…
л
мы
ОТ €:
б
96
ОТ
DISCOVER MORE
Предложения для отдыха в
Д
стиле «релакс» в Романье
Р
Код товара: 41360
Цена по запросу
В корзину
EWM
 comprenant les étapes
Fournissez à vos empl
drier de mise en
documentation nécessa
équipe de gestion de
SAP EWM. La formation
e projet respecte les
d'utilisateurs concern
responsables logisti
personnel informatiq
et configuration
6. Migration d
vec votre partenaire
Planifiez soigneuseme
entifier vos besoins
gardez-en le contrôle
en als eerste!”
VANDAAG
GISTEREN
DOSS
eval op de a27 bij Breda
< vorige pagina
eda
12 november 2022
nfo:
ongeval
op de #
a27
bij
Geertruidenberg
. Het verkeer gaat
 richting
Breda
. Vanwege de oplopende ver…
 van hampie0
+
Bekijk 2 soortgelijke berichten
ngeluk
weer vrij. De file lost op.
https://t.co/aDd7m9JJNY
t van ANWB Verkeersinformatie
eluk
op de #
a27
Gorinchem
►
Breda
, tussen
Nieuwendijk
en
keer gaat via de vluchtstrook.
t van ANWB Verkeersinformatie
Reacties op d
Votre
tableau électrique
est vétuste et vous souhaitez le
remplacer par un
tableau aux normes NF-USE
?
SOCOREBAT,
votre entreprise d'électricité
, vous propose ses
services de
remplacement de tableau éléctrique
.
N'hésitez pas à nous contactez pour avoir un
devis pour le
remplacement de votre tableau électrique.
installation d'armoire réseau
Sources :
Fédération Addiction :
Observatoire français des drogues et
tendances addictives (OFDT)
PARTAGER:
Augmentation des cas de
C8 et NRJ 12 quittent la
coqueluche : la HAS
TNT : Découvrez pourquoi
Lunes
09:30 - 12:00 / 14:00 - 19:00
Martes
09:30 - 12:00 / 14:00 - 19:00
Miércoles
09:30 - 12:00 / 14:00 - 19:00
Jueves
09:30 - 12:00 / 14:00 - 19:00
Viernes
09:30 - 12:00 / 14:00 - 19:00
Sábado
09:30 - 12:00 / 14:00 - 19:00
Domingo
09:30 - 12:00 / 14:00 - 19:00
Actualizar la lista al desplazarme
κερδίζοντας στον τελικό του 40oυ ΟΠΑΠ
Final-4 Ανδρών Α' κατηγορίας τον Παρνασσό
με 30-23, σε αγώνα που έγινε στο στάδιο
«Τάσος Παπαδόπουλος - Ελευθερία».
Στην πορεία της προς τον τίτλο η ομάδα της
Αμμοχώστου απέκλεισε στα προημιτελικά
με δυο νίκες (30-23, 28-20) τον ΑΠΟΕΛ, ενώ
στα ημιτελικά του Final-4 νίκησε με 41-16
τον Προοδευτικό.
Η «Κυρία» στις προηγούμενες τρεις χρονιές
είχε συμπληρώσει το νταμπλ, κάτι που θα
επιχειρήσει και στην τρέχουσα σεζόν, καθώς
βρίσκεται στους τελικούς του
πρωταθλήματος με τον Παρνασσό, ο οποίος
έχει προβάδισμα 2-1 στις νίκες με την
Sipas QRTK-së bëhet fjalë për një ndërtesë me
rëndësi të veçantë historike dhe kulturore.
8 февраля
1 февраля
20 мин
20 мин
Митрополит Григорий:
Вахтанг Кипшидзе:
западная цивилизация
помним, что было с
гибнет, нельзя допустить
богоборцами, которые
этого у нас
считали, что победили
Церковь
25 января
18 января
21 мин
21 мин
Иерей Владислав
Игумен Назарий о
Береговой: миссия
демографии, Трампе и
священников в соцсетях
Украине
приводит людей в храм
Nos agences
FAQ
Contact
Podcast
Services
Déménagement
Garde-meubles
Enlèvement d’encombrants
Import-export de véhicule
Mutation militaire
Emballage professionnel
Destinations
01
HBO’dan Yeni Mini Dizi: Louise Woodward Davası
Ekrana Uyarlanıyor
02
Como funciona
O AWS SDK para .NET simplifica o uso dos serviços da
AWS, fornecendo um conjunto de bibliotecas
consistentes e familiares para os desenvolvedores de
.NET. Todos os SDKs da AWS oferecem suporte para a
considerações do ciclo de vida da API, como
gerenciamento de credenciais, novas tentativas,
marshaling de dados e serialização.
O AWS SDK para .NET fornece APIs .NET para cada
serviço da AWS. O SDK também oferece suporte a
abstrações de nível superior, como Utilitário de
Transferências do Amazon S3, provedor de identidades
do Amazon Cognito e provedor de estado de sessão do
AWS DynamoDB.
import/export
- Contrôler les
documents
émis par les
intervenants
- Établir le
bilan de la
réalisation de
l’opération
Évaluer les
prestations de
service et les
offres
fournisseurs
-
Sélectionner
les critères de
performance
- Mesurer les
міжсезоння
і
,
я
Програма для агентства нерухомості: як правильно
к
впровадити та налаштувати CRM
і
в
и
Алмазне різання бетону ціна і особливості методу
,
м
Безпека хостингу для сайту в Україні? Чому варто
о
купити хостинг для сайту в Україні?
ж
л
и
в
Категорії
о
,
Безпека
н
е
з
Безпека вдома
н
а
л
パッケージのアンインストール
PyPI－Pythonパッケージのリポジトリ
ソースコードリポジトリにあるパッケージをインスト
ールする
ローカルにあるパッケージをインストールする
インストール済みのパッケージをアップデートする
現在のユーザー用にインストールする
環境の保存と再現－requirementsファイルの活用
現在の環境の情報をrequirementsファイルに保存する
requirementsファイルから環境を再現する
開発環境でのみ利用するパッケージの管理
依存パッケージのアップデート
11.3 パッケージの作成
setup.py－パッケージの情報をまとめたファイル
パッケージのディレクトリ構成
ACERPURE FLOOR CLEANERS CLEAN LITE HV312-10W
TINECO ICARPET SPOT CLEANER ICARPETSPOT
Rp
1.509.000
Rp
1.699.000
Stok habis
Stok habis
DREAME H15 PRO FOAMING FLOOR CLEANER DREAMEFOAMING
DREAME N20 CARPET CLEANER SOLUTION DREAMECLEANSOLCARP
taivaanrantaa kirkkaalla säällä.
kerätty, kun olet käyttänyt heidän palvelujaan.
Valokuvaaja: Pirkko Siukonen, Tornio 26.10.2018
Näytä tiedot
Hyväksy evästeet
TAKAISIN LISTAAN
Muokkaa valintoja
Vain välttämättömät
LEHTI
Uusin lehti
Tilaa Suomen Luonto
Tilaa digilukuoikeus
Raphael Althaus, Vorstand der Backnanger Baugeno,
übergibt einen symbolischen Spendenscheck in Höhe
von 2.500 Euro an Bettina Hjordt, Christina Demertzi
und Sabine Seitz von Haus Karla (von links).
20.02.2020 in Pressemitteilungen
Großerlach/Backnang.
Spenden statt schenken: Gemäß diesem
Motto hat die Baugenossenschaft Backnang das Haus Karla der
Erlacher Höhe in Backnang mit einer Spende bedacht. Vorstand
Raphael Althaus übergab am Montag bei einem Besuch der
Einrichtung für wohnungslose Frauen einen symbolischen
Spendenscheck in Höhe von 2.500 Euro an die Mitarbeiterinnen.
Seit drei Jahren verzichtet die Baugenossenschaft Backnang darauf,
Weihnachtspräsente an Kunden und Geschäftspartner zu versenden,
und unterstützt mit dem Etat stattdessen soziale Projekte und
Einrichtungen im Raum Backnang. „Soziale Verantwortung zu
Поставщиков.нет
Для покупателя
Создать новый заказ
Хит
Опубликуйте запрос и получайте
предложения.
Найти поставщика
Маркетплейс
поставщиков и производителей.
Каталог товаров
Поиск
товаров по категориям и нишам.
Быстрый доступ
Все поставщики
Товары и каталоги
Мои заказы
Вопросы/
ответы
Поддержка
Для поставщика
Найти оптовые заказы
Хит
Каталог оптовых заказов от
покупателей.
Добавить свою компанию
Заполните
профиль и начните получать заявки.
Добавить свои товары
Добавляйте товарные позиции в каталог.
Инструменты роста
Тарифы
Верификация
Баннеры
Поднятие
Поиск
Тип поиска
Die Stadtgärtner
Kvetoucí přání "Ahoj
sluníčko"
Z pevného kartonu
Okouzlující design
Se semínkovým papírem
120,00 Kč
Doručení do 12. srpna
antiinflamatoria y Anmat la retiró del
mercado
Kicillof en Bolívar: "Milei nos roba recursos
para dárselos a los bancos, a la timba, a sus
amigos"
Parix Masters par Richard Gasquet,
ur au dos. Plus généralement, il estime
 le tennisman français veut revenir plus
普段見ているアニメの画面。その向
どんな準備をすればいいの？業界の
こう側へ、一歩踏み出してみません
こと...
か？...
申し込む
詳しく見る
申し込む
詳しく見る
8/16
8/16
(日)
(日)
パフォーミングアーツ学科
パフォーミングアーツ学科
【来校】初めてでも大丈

---

### PROBLEM TO WORK ON
Of the lines above, output exactly those from the line bearing "Erlacher Höhe in" through the line bearing "und unterstützt mit", inclusive.

### SOLUTION FOR THIS PROBLEM
Erlacher Höhe in Backnang mit einer Spende bedacht. Vorstand
Raphael Althaus übergab am Montag bei einem Besuch der
Einrichtung für wohnungslose Frauen einen symbolischen
Spendenscheck in Höhe von 2.500 Euro an die Mitarbeiterinnen.
Seit drei Jahren verzichtet die Baugenossenschaft Backnang darauf,
Weihnachtspräsente an Kunden und Geschäftspartner zu versenden,
und unterstützt mit dem Etat stattdessen soziale Projekte und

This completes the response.